Without promises, handling parallel processes might be unclear:

var result1: …!
var result2: …!
let group = DispatchGroup()
group.enter()
group.enter()
operation1 {
result1 = $0
group.leave()
}
operation2 {
result2 = $0
group.leave()
}
group.notify(queue: .main) {
finish(result1, result2)
}

Promises make everything easier:

firstly {
when(fulfilled: operation1(), operation2())
}.done { result1, result2 in
//…
}

.when, by default, is used with the function when(fulfilled :), it waits for all the promises that we pass as parameters and, if any of them fails, the chain is rejected.

.race

What if we want to establish a race between parallel processes? Our code can become even less clear.

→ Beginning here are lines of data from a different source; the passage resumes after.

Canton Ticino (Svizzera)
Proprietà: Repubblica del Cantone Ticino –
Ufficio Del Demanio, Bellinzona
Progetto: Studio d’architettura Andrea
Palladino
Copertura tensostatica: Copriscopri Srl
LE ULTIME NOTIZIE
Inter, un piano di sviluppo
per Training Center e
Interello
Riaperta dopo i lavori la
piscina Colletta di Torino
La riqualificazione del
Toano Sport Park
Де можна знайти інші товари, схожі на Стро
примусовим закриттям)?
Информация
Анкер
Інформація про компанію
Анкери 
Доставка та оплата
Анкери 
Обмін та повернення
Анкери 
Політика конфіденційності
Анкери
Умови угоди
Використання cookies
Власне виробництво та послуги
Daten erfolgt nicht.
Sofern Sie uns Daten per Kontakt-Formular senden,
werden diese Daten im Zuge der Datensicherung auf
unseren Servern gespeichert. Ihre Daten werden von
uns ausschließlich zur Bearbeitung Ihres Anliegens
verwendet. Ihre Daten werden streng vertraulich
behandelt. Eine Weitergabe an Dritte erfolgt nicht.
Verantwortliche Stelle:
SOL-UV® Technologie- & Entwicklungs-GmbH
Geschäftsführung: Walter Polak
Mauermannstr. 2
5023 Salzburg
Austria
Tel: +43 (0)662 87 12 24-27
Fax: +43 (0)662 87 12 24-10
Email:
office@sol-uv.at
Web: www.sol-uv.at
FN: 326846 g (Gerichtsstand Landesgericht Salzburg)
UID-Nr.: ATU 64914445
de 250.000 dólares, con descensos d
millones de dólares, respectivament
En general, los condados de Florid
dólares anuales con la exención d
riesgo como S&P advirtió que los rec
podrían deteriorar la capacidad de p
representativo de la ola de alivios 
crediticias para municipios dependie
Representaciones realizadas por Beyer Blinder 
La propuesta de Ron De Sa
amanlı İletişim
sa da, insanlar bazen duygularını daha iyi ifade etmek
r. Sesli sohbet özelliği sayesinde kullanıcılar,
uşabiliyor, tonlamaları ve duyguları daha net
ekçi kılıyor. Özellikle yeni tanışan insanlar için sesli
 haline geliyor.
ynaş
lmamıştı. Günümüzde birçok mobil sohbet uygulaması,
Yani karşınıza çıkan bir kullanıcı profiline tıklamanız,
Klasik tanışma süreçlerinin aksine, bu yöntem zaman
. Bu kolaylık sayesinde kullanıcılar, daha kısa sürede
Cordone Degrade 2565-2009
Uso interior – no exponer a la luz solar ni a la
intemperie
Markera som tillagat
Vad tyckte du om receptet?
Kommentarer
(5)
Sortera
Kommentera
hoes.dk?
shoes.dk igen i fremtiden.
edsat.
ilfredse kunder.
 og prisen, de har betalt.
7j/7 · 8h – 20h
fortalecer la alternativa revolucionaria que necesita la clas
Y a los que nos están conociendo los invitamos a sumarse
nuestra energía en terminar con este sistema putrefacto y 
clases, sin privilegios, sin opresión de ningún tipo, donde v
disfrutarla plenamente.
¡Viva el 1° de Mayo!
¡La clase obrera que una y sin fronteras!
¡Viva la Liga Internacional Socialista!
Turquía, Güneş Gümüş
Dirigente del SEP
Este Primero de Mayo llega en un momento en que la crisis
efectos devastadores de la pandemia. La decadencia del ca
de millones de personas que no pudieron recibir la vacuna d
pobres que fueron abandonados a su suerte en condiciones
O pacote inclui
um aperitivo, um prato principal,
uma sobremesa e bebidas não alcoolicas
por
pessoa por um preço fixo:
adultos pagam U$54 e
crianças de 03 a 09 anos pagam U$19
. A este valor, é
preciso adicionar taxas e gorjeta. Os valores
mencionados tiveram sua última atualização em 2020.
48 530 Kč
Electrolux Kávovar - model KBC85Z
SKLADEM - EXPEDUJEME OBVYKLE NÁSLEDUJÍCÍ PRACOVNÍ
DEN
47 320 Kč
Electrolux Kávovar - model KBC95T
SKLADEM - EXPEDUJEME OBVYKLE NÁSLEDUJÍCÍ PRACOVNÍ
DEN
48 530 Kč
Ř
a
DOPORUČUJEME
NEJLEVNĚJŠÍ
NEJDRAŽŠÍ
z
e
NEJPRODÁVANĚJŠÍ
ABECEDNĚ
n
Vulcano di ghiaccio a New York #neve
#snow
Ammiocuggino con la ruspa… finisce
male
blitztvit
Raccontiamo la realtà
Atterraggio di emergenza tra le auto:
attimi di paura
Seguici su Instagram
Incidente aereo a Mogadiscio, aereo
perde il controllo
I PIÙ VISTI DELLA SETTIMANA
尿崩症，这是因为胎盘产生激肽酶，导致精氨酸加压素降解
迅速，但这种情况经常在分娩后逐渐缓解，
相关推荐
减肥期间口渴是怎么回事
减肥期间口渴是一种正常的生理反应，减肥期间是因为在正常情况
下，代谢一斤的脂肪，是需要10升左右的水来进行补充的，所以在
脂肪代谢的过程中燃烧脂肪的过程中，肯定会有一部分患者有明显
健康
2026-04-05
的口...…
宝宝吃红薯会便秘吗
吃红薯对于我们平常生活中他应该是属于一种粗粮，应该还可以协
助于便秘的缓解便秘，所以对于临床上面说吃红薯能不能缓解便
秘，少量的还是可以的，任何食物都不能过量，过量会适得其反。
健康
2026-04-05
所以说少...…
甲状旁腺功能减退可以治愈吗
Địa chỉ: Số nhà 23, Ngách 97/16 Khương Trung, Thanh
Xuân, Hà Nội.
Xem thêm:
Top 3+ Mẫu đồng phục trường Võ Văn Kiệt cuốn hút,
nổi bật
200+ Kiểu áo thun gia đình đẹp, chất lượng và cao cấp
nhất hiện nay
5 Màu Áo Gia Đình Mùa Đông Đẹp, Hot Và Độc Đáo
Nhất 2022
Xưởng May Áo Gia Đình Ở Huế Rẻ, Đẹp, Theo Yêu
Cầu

The .race block establishes this race: the promise that returns first becomes the result.

let fetches: [Promise<T>] = makeFetches()
let timeout = after(seconds: 4)
race(when(fulfilled: fetches).asVoid(), timeout).then {
//…
}

You have to make sure that the promises return the same type. The easiest way to make sure of that is to use asVoid ().

Note that if any of the promises fails, the race also fails. That is to say: everything has to return successfully. Regardless of whether we only use the first result.